This game had been out for the PS Vita for quite some time, but I waited for the release of the iOS and Android versions to play it with a touch screen. The simplistic visuals belies the deep gameplay that all mobile gamers should experience at least once. But then again, it’s not easy to play only once.
Rymdkapsel is basically a mix of real time strategy with tower defense for mobile platforms, which makes it doubtful at first. It looks good though, so much that it was what made me try it out at first glance. It turned out to be one of the best mobile gaming experiences I’ve had so far.
The minimalist visual style makes good use of dark pastel colors upon the dark blue background, which is both easy on the eyes and prominent enough to distinguish which is which. It’s set in an isometric perspective with basic shapes serving as rooms and corridors. It’s this minimalism that makes it attractive at first, as it doesn’t look intimidating at all.
The minions themselves are little upright triangles that move around, and they go horizontal when they’re idle. If they get damaged by enemies, they get chipped and cracked. While they’re small, they’re still visible enough even in the smallest of phones, at least enough to not make players squint too hard to see them.
The aural experience is also pretty good, with background ambient music that makes it feel spacey without being overpowering. The sound queues are effective in notifying the player about various things going on in the game, like when something has finished building, enemies are incoming, a minions has been either created or killed, and so on.

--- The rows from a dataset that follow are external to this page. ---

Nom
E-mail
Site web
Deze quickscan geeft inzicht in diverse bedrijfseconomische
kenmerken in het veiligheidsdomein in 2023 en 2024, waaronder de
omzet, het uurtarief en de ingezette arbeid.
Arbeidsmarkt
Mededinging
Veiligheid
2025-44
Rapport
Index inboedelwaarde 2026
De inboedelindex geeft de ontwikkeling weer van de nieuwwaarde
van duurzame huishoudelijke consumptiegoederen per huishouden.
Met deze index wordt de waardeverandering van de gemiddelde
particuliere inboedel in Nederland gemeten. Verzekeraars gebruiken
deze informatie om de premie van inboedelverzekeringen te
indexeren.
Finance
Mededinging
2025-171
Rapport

However, there are times when the text on the interface becomes hard to read, but it’s no real hardship. If you’re playing with smaller devices though, reading the costs for the rooms on top of the screen may take some getting used to. The tiny home icon for accessing the main menu on the top left is also pretty small, so you may have to tap it a few times to open it.
You build rooms and corridors to expand your efforts in completing objectives, which are researching all 4 monoliths and surviving 28 waves of enemies. There’s also a bonus objective of researching all four monoliths within 45 minutes, which is quite difficult to achieve. They come in randomized shapes like Tetris blocks, so you have to fit them together as best as you can while making sure that everything is easily accessible, which makes room placements (or Sim-City) quite a challenge.

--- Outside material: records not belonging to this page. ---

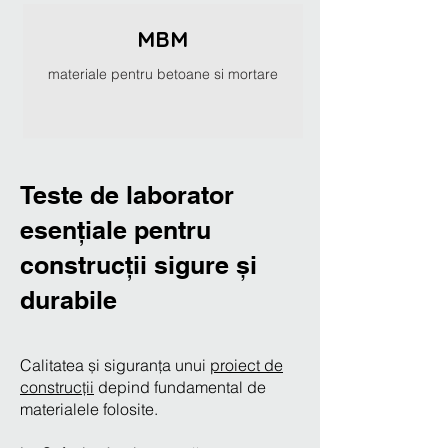
MBM
materiale pentru betoane si mortare
Teste de laborator
esențiale pentru
construcții sigure și
durabile
Calitatea și siguranța unui
proiect de
construcții
depind fundamental de
materialele folosite.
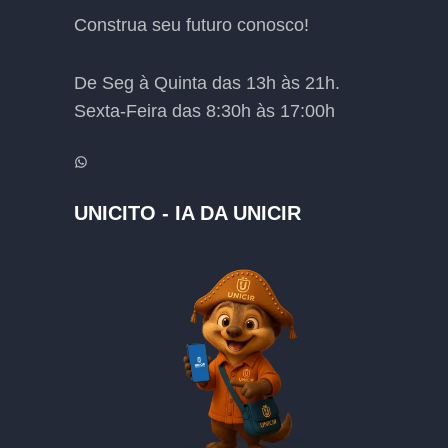
Construa seu futuro conosco!
De Seg à Quinta das 13h às 21h.
Sexta-Feira das 8:30h às 17:00h
WhatsApp
UNICITO - IA DA UNICIR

There are also have three types of resources to manage, each obtained in a different way and comes at different levels of scarcity. In order to finish tasks quicker, you need more minions, so you have to build more Quarters to create and accommodate them. This means that you have to contend building stuff and coming up with those resources for building and making everything while having to research all four monoliths, as well as preparing for the waves of enemies, which come at gradually decreasing time intervals.
The enemies can’t destroy your rooms, but they do kill your minions. If you run out of minions, it’s game over. It’s this level of multitasking and need for proper management, both macro and micro, that makes Rymdkapsel a surprisingly deep strategy game for mobile platforms.